Snmptable is a tool that will iterate through a table of content and print the results in a nicely formatted, tabular output. Try something like:

snmptable -v 2c -m + -c public 192.168.1.1 CISCO-ENHANCED-SLB-MIB:: cesServerFarmRserverTable

This call is similar to our other snmp tool calls but now we’re using text OIDs instead of numeric. The format is to put the MIB file name, followed by two colons and append the object name at the end, thus “CISCO-ENHANCED-SLB-MIB::cesServerFarmRserverTable". The output should be a nice table with a header consisting of individual object names, such as “cesServerFarmRserverOperStatus” and values printed below. You could use this kind of output in a program if you’re good at string maniuplation but I needed to just dump a single OID into Cacti and grab a single value at a time. So let’s return to snmpwalk which will help us find individual OIDs.

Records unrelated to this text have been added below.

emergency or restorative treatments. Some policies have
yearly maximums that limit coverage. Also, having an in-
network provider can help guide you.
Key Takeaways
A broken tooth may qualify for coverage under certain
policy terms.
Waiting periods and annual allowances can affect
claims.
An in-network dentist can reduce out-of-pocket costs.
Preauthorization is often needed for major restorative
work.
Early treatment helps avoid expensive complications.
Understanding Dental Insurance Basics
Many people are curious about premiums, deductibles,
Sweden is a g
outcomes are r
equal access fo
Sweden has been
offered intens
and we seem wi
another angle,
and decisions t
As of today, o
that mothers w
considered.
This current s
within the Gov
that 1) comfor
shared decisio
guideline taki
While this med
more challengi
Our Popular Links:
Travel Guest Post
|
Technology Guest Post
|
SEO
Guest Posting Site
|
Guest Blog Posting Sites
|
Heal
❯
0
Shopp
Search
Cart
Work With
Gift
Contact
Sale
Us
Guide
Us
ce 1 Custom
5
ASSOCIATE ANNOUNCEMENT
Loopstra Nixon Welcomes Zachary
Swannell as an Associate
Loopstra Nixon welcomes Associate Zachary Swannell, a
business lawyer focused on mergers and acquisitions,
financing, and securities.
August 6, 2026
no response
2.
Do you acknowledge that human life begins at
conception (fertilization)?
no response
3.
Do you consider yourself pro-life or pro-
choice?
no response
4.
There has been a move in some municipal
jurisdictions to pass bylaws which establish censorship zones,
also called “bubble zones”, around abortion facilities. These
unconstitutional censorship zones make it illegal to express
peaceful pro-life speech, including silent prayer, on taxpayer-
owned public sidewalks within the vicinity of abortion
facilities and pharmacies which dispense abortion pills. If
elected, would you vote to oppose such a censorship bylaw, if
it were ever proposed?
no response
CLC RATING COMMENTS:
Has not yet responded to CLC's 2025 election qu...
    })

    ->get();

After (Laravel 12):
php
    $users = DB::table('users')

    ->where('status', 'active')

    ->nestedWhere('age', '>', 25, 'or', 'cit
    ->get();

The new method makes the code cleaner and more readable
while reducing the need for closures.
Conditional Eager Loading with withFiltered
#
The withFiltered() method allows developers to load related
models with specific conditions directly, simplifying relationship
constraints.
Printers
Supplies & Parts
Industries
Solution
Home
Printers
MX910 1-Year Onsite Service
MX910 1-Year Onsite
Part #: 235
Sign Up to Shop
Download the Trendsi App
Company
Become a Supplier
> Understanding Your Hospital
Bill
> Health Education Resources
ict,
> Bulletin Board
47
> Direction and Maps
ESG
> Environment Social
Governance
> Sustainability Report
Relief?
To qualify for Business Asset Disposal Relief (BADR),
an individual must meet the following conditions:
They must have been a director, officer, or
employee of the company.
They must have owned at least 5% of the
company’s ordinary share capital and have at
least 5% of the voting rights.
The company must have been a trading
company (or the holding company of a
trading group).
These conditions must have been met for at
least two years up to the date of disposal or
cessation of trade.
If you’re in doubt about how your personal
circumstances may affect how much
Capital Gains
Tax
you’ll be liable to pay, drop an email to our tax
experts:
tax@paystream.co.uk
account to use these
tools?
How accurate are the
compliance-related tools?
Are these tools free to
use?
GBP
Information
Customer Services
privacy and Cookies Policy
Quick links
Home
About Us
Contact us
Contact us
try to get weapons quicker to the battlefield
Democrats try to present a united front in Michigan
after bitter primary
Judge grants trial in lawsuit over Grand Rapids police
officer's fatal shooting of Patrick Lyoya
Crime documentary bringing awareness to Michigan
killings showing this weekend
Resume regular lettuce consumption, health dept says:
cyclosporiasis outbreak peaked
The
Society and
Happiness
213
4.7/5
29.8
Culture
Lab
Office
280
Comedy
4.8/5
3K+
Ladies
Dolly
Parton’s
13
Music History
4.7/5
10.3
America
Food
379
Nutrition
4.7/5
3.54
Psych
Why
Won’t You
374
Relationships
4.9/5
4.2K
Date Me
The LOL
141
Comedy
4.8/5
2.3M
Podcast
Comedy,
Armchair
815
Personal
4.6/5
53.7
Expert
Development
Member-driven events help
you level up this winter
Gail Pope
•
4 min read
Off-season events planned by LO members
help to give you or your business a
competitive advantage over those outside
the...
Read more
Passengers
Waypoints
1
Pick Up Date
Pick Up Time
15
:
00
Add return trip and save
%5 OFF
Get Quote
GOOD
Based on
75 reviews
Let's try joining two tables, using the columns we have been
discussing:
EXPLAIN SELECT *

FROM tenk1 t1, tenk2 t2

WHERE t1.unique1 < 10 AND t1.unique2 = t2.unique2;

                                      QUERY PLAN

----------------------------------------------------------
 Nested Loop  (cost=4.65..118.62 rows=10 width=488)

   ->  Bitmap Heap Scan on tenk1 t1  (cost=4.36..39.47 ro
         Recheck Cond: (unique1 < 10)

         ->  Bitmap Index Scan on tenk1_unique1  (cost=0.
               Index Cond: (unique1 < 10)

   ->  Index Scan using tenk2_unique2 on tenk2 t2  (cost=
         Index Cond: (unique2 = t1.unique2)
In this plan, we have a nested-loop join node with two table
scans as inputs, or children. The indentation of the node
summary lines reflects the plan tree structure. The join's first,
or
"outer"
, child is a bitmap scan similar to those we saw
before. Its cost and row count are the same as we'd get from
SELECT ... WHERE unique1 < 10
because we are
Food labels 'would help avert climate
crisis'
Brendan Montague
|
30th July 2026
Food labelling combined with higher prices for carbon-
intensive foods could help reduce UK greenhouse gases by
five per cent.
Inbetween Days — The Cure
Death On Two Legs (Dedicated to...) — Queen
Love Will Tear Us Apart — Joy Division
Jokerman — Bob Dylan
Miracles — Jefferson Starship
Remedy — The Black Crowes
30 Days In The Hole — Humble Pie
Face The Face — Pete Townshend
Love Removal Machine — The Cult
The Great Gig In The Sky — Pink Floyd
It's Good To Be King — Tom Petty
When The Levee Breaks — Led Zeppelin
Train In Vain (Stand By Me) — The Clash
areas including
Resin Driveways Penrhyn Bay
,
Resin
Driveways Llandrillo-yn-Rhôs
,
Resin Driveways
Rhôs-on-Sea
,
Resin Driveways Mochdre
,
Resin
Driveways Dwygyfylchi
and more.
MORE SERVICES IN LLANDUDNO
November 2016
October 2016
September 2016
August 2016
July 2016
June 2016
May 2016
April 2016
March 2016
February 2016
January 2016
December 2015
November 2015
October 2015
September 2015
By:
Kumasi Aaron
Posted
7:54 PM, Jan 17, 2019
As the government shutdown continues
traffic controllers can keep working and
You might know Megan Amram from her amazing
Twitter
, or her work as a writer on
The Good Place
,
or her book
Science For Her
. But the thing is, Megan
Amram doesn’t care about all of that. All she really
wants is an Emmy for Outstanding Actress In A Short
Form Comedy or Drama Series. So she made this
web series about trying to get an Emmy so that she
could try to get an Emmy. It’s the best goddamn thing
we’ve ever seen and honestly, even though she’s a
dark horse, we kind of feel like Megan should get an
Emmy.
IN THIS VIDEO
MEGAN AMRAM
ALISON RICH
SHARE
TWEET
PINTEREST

snmpwalk -v 2c -m + -c public 192.168.1.1 CISCO-ENHANDED-SLB-MIB::cesServerFarmRserverTable

This will return a list of text OIDs, data type and the current value of each object in the table. Here’s an example of what might be returned

CISCO-ENHANCED-SLB-MIB::cesServerFarmRserverTotalConns.2."WebServerFarm"."Webserver01".443 = Counter64: 1570
CISCO-ENHANCED-SLB-MIB::cesServerFarmRserverTotalConns.2."WebServerFarm"."Webserver02".443 = Counter64: 1233

This tells me that on my ACE, there is a server farm called “WebServerFarm” with two real servers named “Webserver01” and “Webserver02”, with 1570 total connections to the first one since a counter reset, and 1233 on the second. Note the quotes around the server farm and real server names. This indicates ASCII encoding where each letter in the name will translate to a different dotted decimal number in the OID. If you want to plug this value into snmpget or another tool, you have to escape the quotation marks with a back-slash to notify the tool that you are providing ASCII values instead of MIB values. So if we want the total connections for Webserver02, (port 443 for SSL) we would plugin:

Snmpget -v 2c -m + -c public 192.168.1.1 CISCO-ENHANCED-SLB-MIB::cesServerFarmRserverTotalConns.2.\"WebServerFarm\"."\Webserver02\".443

If you need to get the full numeric OID to pass to another tool that doesn’t have access to your MIB files, you can use the snmptranslate tool:

snmptranslate -m + -On CISCO-ENHANCED-SLB-MIB::cesServerFarmRserverTotalConns.2."WebServerFarm"."Webserver02".443

will return:

.1.3.6.1.4.1.9.9.470.1.1.3.1.11.2.13.87.101.98.83.101.114.118.
101.114.70.97.114.109.11.87.101.98.115.101.114.118.101.114.48.50.443

So there you have it. You can now access a specific cell in a table using your SNMP tools.